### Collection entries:
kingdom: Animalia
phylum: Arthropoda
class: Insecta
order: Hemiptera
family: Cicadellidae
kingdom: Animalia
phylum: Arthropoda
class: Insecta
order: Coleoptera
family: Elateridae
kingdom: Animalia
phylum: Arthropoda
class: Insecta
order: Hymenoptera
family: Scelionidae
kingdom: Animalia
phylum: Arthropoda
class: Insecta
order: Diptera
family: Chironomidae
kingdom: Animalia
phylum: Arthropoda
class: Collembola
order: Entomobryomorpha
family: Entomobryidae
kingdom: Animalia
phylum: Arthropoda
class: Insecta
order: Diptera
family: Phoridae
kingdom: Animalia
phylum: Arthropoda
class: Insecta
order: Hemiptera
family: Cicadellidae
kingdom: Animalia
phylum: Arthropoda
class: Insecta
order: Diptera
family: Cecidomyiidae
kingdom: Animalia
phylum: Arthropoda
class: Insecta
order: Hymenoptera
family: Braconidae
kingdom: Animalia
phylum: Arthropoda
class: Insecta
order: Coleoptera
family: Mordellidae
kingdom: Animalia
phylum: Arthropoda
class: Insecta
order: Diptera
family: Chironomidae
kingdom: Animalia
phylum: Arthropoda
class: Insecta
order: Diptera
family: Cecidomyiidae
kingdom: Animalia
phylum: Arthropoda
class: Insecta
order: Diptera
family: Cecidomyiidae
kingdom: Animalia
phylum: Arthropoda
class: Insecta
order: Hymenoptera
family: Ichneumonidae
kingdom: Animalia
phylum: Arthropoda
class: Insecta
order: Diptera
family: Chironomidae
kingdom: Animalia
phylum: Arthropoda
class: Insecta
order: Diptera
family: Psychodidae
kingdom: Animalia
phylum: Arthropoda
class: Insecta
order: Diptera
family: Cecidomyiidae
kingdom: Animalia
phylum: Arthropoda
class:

### EXERCISE AIM:
Reproduce every line of the records above, without changing anything.

### TASK ANSWER:
kingdom: Animalia
phylum: Arthropoda
class: Insecta
order: Hemiptera
family: Cicadellidae
kingdom: Animalia
phylum: Arthropoda
class: Insecta
order: Coleoptera
family: Elateridae
kingdom: Animalia
phylum: Arthropoda
class: Insecta
order: Hymenoptera
family: Scelionidae
kingdom: Animalia
phylum: Arthropoda
class: Insecta
order: Diptera
family: Chironomidae
kingdom: Animalia
phylum: Arthropoda
class: Collembola
order: Entomobryomorpha
family: Entomobryidae
kingdom: Animalia
phylum: Arthropoda
class: Insecta
order: Diptera
family: Phoridae
kingdom: Animalia
phylum: Arthropoda
class: Insecta
order: Hemiptera
family: Cicadellidae
kingdom: Animalia
phylum: Arthropoda
class: Insecta
order: Diptera
family: Cecidomyiidae
kingdom: Animalia
phylum: Arthropoda
class: Insecta
order: Hymenoptera
family: Braconidae
kingdom: Animalia
phylum: Arthropoda
class: Insecta
order: Coleoptera
family: Mordellidae
kingdom: Animalia
phylum: Arthropoda
class: Insecta
order: Diptera
family: Chironomidae
kingdom: Animalia
phylum: Arthropoda
class: Insecta
order: Diptera
family: Cecidomyiidae
kingdom: Animalia
phylum: Arthropoda
class: Insecta
order: Diptera
family: Cecidomyiidae
kingdom: Animalia
phylum: Arthropoda
class: Insecta
order: Hymenoptera
family: Ichneumonidae
kingdom: Animalia
phylum: Arthropoda
class: Insecta
order: Diptera
family: Chironomidae
kingdom: Animalia
phylum: Arthropoda
class: Insecta
order: Diptera
family: Psychodidae
kingdom: Animalia
phylum: Arthropoda
class: Insecta
order: Diptera
family: Cecidomyiidae
kingdom: Animalia
phylum: Arthropoda
class:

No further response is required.